Organized regional markets are one of the surest and lowest cost paths to achieving a clean energy future in the U.S. They have the large geographic scope, encompassing an entire state or several states, to handle the variability of renewable resources such as wind and solar, and because clean energy is increasingly the lowest-cost option, it tends to compete effectively in these markets.
Organized regional markets also provide the level playing field for clean energy to compete without discrimination. That’s because the regional market operator is independent of market participants. It owns no generation or transmission resources; in other words, it has no "skin in the game," and thus no incentive to favor or shun any particular resource, a problem that can exist outside the organized markets where clean energy providers are sometimes shut out from competing on fair terms.
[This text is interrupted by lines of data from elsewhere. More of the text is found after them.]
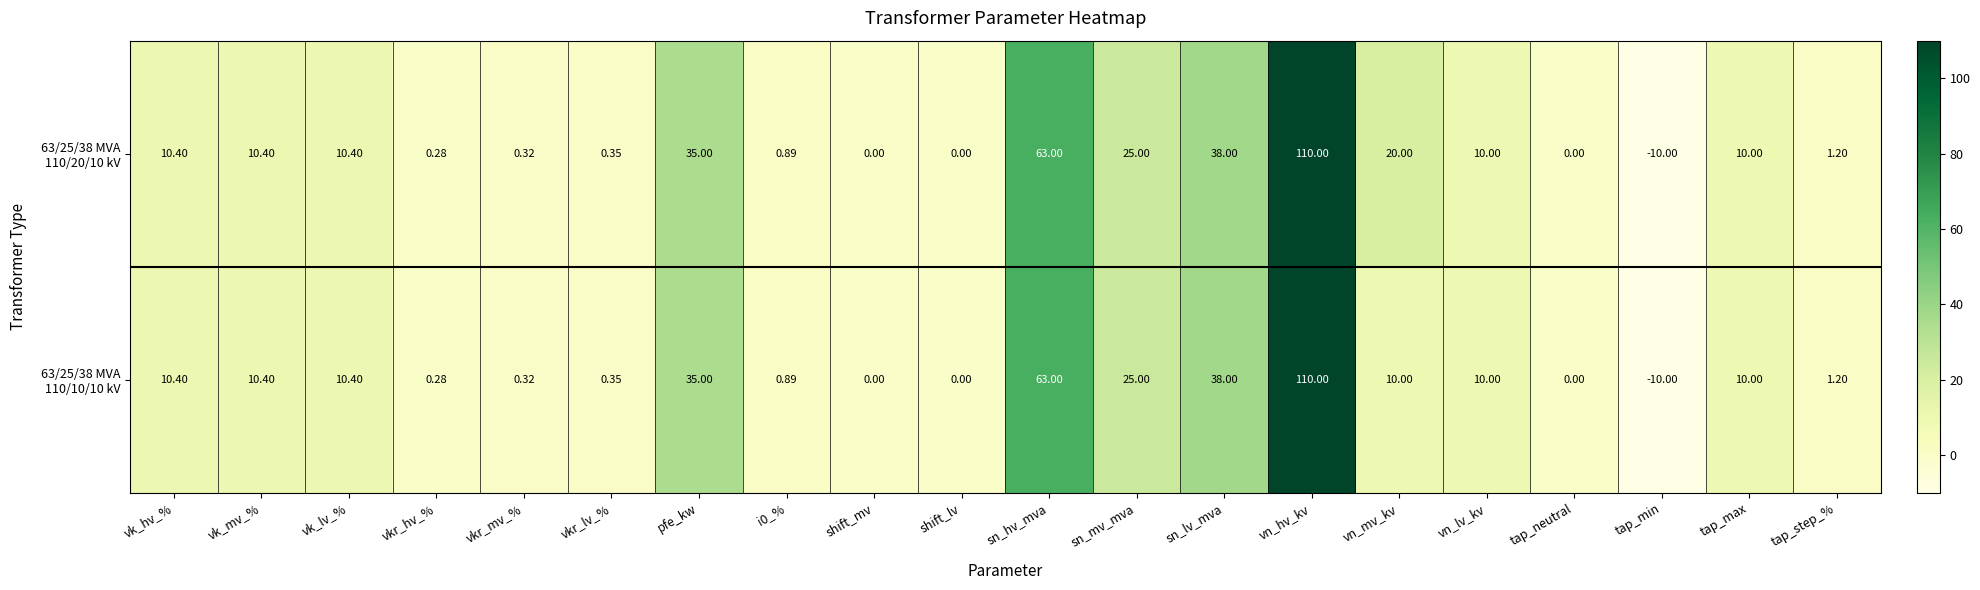

At which category is the sum across all series the highest?

vn_hv_kv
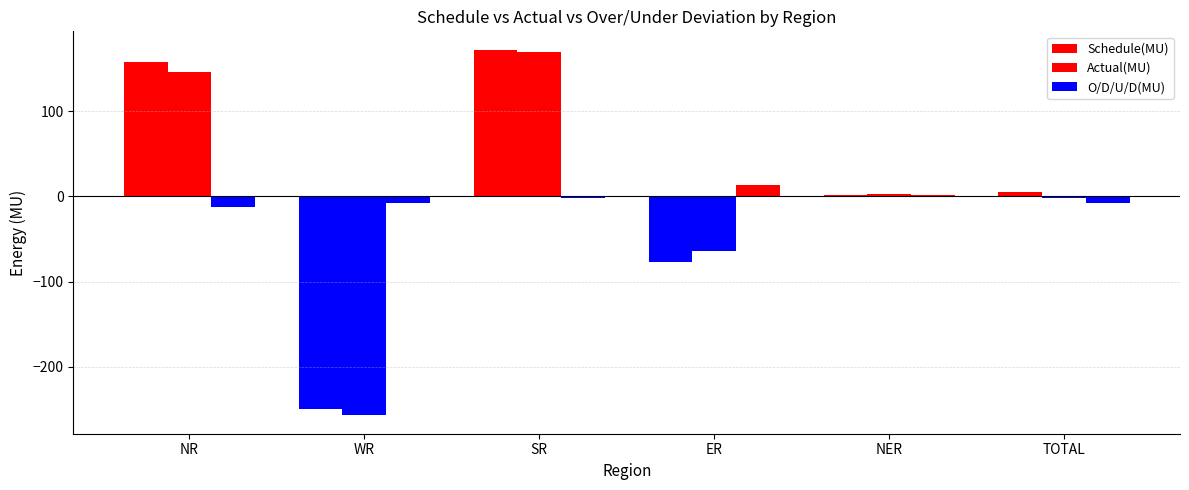

How many values in the Actual(MU) series exceed 2?

3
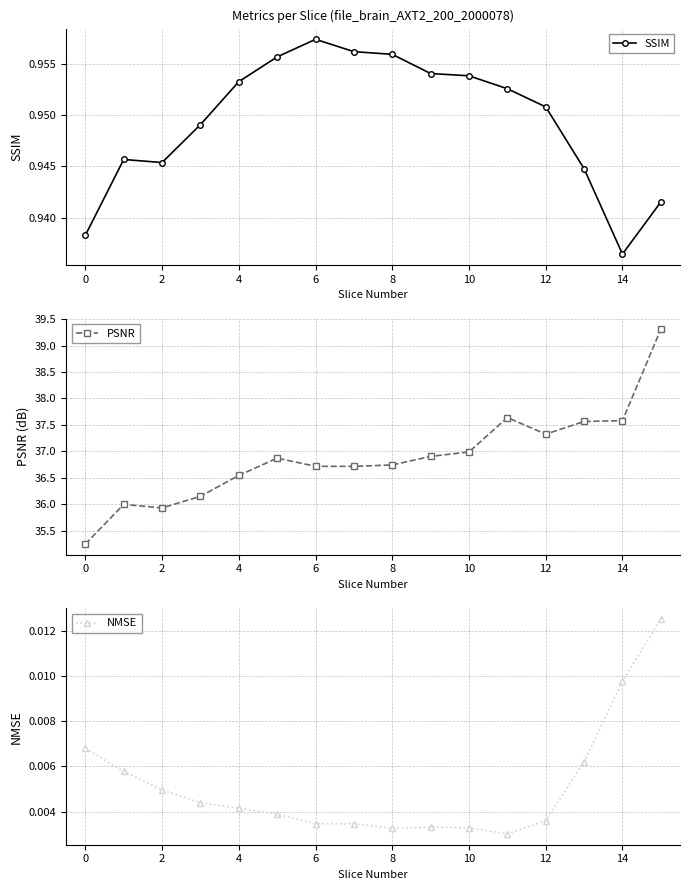

Is the value of PSNR at 15 greater than the value of NMSE at 11?

Yes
In this new year, the Biden administration, the new Congress and FERC should prioritize the necessary policy changes to unleash market forces in those remaining regions where the lack of organized regional markets is a barrier to innovation, emissions reductions and cost savings.
We know that the homes and businesses in areas where electricity is provided through organized regional markets enjoy significant cost savings. Studies in regions without organized markets have found that customers are losing out on cost savings that range from 3-9% annually. In a huge, capital-intensive industry, that translates into billions in savings for consumers.
In the MidAtlantic and MidContinent regional markets, for example, customers save in excess of $3 billion a year. Entergy, which joined the MidContinent market in 2013, said its customers saved $1.3 billion from 2014-18 as a result of market efficiencies, and ratepayers even receive a direct monthly credit on their bills.
In the rest of the nation where there isn’t such a vibrant electricity marketplace, consumers don’t reap these benefits. Without robust competition to pick the low-cost providers, those who have market power or a monopoly often win out.
But significant cost savings aren’t the only reason to expand organized power markets. Expansion to other regions is essential to integrating the low-cost, renewable energy that customers are demanding and that we need to decarbonize our energy system. Over 20 years of data show that the deployment of clean energy has taken off much faster in areas that participate in organized regional markets.
For instance, 80% of non-hydro renewable energy has been installed in states with organized regional markets. In the organized market in Texas, known as ERCOT, more than 28 GW of clean energy has been deployed, almost triple the state’s goal of 10 GW by 2025. Organized regional markets are quite attractive for renewable energy investors.
It’s no secret that the positive environmental impact of clean energy development in organized regional markets is significant. According to federal data, CO2 emissions from electricity generation have fallen 23% in organized regional markets relative to a 2013 baseline, the equivalent of over 147,000 thousand metric tons. In contrast, CO2 emissions have fallen 18% in regions of the country outside those markets.
As a nation, we can no longer ignore these significant environmental and consumer benefits. The case is compelling for expanding the reach of organized regional markets, and exploring expansion has bipartisan support in Congress.
It’s time to support regional market expansion. Climate change is bearing down on us. Deeper penetration of clean energy resources is essential, and we need the jobs and economic boost that will result.
FERC is in the driver’s seat on wholesale market reform and has the authority to get this done. There is no time to waste.